■ Exercise: Extract the lines from the one containing "genus: Ischnura" through the one containing "family: Papilionidae", both included, and reproduce them without any change.

Some records:
## BEGIN

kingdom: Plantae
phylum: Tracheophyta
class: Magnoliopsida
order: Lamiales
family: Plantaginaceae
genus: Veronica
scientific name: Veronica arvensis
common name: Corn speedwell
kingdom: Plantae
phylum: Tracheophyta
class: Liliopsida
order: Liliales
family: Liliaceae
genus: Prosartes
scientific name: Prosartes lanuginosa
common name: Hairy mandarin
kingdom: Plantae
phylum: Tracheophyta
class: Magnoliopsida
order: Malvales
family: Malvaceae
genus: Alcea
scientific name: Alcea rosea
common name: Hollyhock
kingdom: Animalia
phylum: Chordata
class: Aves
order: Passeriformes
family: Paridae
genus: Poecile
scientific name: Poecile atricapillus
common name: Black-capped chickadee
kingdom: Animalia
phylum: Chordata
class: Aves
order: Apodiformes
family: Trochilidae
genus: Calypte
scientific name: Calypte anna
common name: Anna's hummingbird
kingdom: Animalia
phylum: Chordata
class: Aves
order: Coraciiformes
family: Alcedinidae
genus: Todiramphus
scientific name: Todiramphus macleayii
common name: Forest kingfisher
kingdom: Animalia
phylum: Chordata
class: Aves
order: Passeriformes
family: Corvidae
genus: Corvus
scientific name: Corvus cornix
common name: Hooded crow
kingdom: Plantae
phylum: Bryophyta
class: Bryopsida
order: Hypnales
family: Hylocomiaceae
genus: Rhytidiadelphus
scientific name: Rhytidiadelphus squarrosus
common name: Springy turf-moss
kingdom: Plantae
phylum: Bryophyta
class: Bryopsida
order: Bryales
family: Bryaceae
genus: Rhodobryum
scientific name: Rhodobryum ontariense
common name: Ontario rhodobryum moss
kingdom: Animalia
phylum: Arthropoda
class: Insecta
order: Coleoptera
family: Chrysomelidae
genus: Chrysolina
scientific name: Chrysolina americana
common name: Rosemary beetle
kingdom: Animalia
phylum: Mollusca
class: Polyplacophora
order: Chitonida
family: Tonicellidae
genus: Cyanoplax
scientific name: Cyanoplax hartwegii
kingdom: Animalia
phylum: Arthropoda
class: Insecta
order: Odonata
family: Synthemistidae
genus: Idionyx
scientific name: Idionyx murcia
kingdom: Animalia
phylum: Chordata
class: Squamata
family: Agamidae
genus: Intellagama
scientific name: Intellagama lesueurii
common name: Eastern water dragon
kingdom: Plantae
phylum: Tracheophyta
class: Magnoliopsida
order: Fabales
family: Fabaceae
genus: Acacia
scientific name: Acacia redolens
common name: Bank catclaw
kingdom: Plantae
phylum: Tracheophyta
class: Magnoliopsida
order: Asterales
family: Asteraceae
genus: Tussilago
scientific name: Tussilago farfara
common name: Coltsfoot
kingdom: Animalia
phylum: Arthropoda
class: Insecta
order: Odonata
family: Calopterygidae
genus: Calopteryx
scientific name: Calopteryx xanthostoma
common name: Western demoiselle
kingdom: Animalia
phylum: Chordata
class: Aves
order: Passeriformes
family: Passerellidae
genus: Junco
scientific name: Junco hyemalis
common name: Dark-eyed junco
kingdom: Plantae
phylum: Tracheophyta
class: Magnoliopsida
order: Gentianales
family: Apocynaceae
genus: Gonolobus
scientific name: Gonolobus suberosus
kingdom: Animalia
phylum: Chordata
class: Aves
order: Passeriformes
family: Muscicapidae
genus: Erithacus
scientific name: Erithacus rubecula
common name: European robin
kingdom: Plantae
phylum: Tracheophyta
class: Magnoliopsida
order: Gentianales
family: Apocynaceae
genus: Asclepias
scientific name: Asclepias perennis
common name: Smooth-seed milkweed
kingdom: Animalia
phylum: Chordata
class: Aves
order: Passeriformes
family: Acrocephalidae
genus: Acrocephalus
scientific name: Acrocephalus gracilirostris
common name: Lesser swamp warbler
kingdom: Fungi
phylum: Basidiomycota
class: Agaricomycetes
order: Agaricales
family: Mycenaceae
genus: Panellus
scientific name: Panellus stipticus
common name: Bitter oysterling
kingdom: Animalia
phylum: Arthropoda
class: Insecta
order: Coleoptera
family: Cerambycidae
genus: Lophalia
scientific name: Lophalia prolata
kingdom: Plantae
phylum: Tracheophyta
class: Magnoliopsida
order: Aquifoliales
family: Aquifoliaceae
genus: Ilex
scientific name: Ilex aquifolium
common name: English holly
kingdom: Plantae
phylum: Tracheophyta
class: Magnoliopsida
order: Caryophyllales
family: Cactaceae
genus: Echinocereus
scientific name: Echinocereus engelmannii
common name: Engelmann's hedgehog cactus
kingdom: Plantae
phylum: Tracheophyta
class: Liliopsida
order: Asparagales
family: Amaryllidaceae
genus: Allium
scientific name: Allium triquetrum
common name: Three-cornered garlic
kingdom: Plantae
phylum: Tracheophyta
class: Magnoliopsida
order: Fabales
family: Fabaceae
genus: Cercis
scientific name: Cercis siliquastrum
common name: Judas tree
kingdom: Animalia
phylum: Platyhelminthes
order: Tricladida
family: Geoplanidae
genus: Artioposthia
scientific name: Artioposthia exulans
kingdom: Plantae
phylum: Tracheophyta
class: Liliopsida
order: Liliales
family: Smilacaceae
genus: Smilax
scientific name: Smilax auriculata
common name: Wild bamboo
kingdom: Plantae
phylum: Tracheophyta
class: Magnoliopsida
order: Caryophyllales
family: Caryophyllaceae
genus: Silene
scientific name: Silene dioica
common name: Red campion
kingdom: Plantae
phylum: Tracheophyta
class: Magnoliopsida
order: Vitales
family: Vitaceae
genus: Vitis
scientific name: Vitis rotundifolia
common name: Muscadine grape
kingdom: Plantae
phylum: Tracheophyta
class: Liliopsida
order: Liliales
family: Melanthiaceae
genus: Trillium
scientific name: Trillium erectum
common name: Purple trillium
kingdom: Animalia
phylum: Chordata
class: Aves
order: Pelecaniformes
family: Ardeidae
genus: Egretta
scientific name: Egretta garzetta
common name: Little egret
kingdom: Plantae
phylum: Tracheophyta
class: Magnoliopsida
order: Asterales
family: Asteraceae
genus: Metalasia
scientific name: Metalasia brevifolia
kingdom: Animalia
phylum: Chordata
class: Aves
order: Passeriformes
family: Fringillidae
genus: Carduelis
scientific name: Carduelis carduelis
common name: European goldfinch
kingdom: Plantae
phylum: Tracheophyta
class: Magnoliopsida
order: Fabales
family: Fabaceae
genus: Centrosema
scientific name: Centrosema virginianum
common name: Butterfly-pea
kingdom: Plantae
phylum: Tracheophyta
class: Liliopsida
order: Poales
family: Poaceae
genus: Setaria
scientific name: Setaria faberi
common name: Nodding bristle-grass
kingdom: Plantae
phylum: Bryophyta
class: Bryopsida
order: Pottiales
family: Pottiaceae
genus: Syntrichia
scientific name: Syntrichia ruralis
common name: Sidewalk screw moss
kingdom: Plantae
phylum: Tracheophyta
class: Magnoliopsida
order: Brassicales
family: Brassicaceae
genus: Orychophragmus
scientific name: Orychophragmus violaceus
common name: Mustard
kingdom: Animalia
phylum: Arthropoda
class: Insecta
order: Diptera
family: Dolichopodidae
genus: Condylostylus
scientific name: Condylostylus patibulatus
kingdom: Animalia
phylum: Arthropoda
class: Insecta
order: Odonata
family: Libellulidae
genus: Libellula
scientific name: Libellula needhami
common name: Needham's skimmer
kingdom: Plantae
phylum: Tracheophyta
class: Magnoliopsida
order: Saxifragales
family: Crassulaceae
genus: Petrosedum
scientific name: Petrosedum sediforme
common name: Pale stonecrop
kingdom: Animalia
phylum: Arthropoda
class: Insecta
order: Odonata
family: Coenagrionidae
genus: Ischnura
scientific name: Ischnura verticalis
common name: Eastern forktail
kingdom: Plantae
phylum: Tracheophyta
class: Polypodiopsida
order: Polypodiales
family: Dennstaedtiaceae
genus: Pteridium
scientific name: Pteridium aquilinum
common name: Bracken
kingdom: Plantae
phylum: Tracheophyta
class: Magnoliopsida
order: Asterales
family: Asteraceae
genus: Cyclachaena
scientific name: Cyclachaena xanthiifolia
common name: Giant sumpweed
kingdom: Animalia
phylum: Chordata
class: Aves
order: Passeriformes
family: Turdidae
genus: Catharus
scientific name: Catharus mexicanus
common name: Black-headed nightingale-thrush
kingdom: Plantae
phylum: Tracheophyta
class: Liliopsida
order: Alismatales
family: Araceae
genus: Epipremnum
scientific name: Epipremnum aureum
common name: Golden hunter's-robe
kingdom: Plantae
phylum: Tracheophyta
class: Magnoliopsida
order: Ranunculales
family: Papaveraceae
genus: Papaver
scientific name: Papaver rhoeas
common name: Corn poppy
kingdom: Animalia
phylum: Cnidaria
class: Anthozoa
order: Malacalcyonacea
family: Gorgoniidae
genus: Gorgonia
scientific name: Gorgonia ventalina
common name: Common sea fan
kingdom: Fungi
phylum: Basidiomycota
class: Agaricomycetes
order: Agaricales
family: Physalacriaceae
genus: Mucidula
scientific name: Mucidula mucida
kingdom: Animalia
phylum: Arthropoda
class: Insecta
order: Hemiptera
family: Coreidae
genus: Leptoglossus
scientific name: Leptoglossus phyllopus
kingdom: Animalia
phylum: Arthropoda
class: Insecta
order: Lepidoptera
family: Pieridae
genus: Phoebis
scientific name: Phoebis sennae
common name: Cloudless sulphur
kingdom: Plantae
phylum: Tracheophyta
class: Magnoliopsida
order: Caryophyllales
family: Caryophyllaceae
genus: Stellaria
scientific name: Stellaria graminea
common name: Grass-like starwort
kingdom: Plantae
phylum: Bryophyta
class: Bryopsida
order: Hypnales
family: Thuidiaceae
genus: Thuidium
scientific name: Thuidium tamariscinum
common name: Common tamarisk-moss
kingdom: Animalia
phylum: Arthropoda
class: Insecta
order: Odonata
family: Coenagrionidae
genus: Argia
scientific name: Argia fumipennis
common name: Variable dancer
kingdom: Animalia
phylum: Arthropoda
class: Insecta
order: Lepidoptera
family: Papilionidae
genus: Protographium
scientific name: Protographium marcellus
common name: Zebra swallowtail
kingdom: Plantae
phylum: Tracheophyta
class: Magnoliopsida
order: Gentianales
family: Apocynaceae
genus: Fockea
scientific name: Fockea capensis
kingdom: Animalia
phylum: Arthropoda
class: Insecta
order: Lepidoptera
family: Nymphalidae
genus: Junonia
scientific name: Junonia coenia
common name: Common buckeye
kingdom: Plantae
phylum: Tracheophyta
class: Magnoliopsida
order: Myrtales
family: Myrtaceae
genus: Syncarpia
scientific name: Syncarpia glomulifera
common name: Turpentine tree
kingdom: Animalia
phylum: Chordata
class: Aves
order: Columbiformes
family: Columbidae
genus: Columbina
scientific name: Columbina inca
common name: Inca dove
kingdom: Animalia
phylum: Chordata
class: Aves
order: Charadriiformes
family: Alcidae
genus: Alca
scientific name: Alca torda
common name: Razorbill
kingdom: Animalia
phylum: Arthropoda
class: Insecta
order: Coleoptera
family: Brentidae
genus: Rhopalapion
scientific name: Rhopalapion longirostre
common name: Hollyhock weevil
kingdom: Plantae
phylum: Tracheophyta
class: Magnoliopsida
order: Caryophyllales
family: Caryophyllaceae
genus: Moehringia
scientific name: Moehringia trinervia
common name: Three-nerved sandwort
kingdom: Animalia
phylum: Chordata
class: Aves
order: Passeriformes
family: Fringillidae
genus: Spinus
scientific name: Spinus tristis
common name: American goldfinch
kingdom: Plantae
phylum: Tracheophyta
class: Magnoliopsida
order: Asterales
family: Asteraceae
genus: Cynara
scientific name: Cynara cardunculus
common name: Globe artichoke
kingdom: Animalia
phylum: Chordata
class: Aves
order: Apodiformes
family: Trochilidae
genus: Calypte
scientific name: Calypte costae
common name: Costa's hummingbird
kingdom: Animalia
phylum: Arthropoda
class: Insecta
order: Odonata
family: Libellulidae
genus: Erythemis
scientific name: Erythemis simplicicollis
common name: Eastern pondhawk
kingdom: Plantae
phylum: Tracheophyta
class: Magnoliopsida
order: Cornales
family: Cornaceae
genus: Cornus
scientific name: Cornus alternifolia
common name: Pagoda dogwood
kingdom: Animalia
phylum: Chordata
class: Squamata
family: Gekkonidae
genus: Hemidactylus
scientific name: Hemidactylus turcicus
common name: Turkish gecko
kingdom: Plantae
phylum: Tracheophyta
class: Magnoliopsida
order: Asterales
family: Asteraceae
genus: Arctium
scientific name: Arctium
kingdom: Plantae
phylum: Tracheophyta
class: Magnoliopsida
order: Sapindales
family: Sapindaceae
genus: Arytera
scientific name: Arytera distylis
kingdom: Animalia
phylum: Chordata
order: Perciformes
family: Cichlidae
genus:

## END

■ Written response:
genus: Ischnura
scientific name: Ischnura verticalis
common name: Eastern forktail
kingdom: Plantae
phylum: Tracheophyta
class: Polypodiopsida
order: Polypodiales
family: Dennstaedtiaceae
genus: Pteridium
scientific name: Pteridium aquilinum
common name: Bracken
kingdom: Plantae
phylum: Tracheophyta
class: Magnoliopsida
order: Asterales
family: Asteraceae
genus: Cyclachaena
scientific name: Cyclachaena xanthiifolia
common name: Giant sumpweed
kingdom: Animalia
phylum: Chordata
class: Aves
order: Passeriformes
family: Turdidae
genus: Catharus
scientific name: Catharus mexicanus
common name: Black-headed nightingale-thrush
kingdom: Plantae
phylum: Tracheophyta
class: Liliopsida
order: Alismatales
family: Araceae
genus: Epipremnum
scientific name: Epipremnum aureum
common name: Golden hunter's-robe
kingdom: Plantae
phylum: Tracheophyta
class: Magnoliopsida
order: Ranunculales
family: Papaveraceae
genus: Papaver
scientific name: Papaver rhoeas
common name: Corn poppy
kingdom: Animalia
phylum: Cnidaria
class: Anthozoa
order: Malacalcyonacea
family: Gorgoniidae
genus: Gorgonia
scientific name: Gorgonia ventalina
common name: Common sea fan
kingdom: Fungi
phylum: Basidiomycota
class: Agaricomycetes
order: Agaricales
family: Physalacriaceae
genus: Mucidula
scientific name: Mucidula mucida
kingdom: Animalia
phylum: Arthropoda
class: Insecta
order: Hemiptera
family: Coreidae
genus: Leptoglossus
scientific name: Leptoglossus phyllopus
kingdom: Animalia
phylum: Arthropoda
class: Insecta
order: Lepidoptera
family: Pieridae
genus: Phoebis
scientific name: Phoebis sennae
common name: Cloudless sulphur
kingdom: Plantae
phylum: Tracheophyta
class: Magnoliopsida
order: Caryophyllales
family: Caryophyllaceae
genus: Stellaria
scientific name: Stellaria graminea
common name: Grass-like starwort
kingdom: Plantae
phylum: Bryophyta
class: Bryopsida
order: Hypnales
family: Thuidiaceae
genus: Thuidium
scientific name: Thuidium tamariscinum
common name: Common tamarisk-moss
kingdom: Animalia
phylum: Arthropoda
class: Insecta
order: Odonata
family: Coenagrionidae
genus: Argia
scientific name: Argia fumipennis
common name: Variable dancer
kingdom: Animalia
phylum: Arthropoda
class: Insecta
order: Lepidoptera
family: Papilionidae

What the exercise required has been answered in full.